Data records

☆ ☆ ☆ ☆ ☆

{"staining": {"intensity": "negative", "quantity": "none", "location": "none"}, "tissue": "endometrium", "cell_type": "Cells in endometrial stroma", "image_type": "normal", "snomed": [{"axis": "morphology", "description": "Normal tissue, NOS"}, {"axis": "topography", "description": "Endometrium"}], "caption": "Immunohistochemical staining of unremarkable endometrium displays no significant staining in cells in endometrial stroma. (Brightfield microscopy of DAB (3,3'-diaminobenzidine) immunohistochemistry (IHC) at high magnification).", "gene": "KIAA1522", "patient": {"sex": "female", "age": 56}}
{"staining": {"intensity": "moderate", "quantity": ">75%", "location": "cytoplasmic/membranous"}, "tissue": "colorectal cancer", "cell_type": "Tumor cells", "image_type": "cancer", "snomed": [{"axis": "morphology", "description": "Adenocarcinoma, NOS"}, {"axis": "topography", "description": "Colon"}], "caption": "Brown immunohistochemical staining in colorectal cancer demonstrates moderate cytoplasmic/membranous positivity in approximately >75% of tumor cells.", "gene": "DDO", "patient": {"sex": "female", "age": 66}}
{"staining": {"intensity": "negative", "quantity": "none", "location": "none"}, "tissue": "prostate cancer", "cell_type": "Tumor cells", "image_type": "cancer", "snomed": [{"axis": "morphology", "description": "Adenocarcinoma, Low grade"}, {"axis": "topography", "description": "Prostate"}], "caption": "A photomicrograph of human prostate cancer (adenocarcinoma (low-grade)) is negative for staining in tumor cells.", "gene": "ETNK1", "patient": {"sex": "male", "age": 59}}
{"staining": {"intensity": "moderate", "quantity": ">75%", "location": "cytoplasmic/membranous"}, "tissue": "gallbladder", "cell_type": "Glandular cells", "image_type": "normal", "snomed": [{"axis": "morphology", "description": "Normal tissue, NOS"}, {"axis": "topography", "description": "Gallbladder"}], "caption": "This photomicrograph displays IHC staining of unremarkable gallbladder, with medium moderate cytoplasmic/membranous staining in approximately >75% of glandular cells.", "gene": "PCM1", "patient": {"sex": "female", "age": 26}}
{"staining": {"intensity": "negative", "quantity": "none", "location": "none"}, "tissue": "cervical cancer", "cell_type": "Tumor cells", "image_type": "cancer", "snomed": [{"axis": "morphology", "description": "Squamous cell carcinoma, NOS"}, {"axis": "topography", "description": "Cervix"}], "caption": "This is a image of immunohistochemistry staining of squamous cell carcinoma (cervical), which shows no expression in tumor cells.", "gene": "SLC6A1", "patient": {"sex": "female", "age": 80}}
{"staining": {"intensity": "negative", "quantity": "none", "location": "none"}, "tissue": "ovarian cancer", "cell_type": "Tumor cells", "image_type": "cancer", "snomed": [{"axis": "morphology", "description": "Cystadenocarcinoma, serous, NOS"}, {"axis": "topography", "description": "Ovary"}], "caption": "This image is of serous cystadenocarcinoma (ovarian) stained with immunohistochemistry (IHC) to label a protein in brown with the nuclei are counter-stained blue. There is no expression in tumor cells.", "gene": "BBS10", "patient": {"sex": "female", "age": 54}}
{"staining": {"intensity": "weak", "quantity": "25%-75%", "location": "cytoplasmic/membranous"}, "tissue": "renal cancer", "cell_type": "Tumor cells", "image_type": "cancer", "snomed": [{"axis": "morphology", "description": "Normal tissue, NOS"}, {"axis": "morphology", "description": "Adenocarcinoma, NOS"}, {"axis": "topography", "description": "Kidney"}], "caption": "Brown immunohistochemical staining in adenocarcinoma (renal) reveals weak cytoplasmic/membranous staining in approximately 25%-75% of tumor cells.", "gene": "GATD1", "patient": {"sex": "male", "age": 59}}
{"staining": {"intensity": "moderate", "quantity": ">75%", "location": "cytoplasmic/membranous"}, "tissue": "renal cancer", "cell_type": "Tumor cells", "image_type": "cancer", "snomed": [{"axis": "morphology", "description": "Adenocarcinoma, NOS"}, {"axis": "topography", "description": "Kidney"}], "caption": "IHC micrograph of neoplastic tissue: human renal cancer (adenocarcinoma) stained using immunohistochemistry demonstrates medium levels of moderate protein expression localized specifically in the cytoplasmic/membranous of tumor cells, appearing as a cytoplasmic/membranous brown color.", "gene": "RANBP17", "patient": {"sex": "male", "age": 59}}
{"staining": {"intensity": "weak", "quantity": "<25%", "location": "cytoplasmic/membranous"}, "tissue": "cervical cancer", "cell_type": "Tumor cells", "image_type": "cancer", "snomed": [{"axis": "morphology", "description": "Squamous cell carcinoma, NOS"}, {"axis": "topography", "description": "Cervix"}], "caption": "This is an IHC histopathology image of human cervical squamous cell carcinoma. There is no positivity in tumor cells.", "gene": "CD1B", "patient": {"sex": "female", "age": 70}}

☆ ☆ ☆ ☆ ☆

THE TASK: Would you please repeat exactly the lines above, starting at the line with "image of immunohistochemistry" and stopping at the line with "image is of", both included?

OUTPUT OF THE TASK:
{"staining": {"intensity": "negative", "quantity": "none", "location": "none"}, "tissue": "cervical cancer", "cell_type": "Tumor cells", "image_type": "cancer", "snomed": [{"axis": "morphology", "description": "Squamous cell carcinoma, NOS"}, {"axis": "topography", "description": "Cervix"}], "caption": "This is a image of immunohistochemistry staining of squamous cell carcinoma (cervical), which shows no expression in tumor cells.", "gene": "SLC6A1", "patient": {"sex": "female", "age": 80}}
{"staining": {"intensity": "negative", "quantity": "none", "location": "none"}, "tissue": "ovarian cancer", "cell_type": "Tumor cells", "image_type": "cancer", "snomed": [{"axis": "morphology", "description": "Cystadenocarcinoma, serous, NOS"}, {"axis": "topography", "description": "Ovary"}], "caption": "This image is of serous cystadenocarcinoma (ovarian) stained with immunohistochemistry (IHC) to label a protein in brown with the nuclei are counter-stained blue. There is no expression in tumor cells.", "gene": "BBS10", "patient": {"sex": "female", "age": 54}}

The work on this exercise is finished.